• _WHAT THE TASK REQUIRES_
Arrange the text read from the following items as a Markdown table with the columns Row and Line, one numbered row per line, skipping blank lines and leaving out the pictures.

:: SOURCE MATERIAL

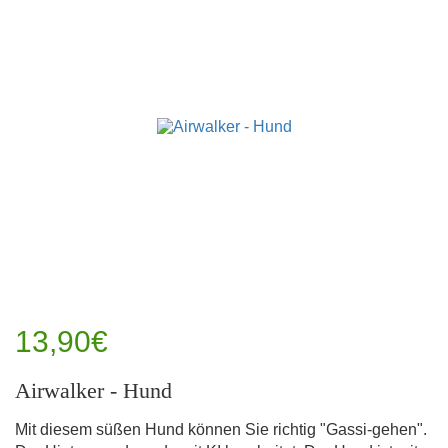
13,90€
Airwalker - Hund
Mit diesem süßen Hund können Sie richtig "Gassi-gehen".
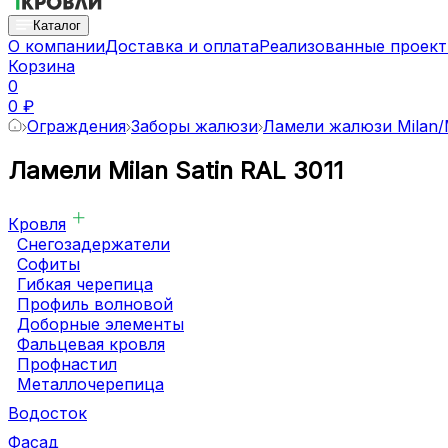
Каталог
О компании
Доставка и оплата
Реализованные проек
Корзина
0
0 ₽
Ограждения
Заборы жалюзи
Ламели жалюзи Milan/M
Ламели Milan Satin RAL 3011
Кровля
Снегозадержатели
Софиты
Гибкая черепица
Профиль волновой
Доборные элементы
Фальцевая кровля
Профнастил
Металлочерепица
Водосток
Фасад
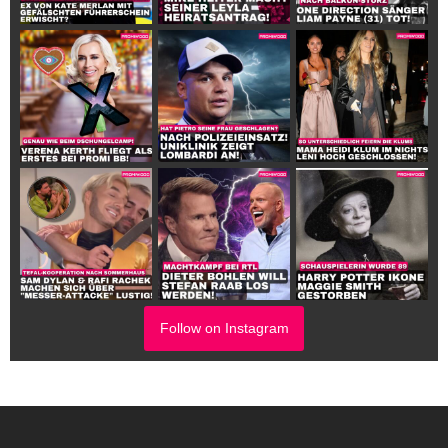
Follow on Instagram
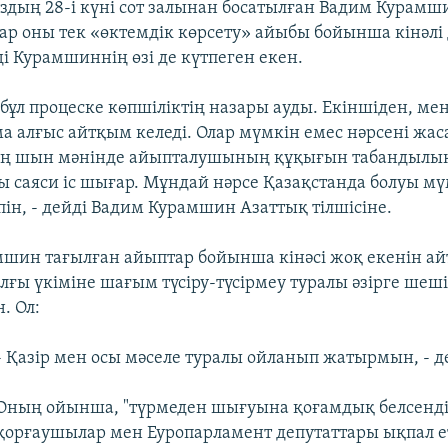
мыздың 28-і күні сот залынан босатылған Вадим Курамш
ар оны тек «өктемдік көрсету» айыбы бойынша кінәлі 
і Курамшиннің өзі де күтпеген екен.
 бұл процеске көпшіліктің назары ауды. Екіншіден, ме
а алғыс айтқым келеді. Олар мүмкін емес нәрсені жас
ың шын мәнінде айыпталушының құқығын табандылық
ы саяси іс шығар. Мұндай нәрсе Қазақстанда болуы мү
пін, - дейді Вадим Курамшин Азаттық тілшісіне.
шин тағылған айыптар бойынша кінәсі жоқ екенін ай
олғы үкіміне шағым түсіру-түсірмеу туралы әзірге шеш
. Ол:
- Қазір мен осы мәселе туралы ойланып жатырмын, - де
Оның ойынша, "түрмеден шығуына қоғамдық белсенді
қорғаушылар мен Еуропарламент депутаттары ықпал е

::::

• _REPLY_
| Row | Line |
|---|---|
| 1 | 13,90€ |
| 2 | Airwalker - Hund |
| 3 | Mit diesem süßen Hund können Sie richtig "Gassi-gehen". |
| 4 | Каталог |
| 5 | О компании |
| 6 | Доставка и оплата |
| 7 | Реализованные проек |
| 8 | Корзина |
| 9 | 0 |
| 10 | 0 ₽ |
| 11 | Ограждения |
| 12 | Заборы жалюзи |
| 13 | Ламели жалюзи Milan/M |
| 14 | Ламели Milan Satin RAL 3011 |
| 15 | Кровля |
| 16 | Снегозадержатели |
| 17 | Софиты |
| 18 | Гибкая черепица |
| 19 | Профиль волновой |
| 20 | Доборные элементы |
| 21 | Фальцевая кровля |
| 22 | Профнастил |
| 23 | Металлочерепица |
| 24 | Водосток |
| 25 | Фасад |
| 26 | Follow on Instagram |
| 27 | мыздың 28-і күні сот залынан босатылған Вадим Курамш |
| 28 | ар оны тек «өктемдік көрсету» айыбы бойынша кінәлі  |
| 29 | і Курамшиннің өзі де күтпеген екен. |
| 30 |  бұл процеске көпшіліктің назары ауды. Екіншіден, ме |
| 31 | а алғыс айтқым келеді. Олар мүмкін емес нәрсені жас |
| 32 | ың шын мәнінде айыпталушының құқығын табандылық |
| 33 | ы саяси іс шығар. Мұндай нәрсе Қазақстанда болуы мү |
| 34 | пін, - дейді Вадим Курамшин Азаттық тілшісіне. |
| 35 | шин тағылған айыптар бойынша кінәсі жоқ екенін ай |
| 36 | олғы үкіміне шағым түсіру-түсірмеу туралы әзірге шеш |
| 37 | . Ол: |
| 38 | - Қазір мен осы мәселе туралы ойланып жатырмын, - де |
| 39 | Оның ойынша, "түрмеден шығуына қоғамдық белсенді |
| 40 | қорғаушылар мен Еуропарламент депутаттары ықпал е |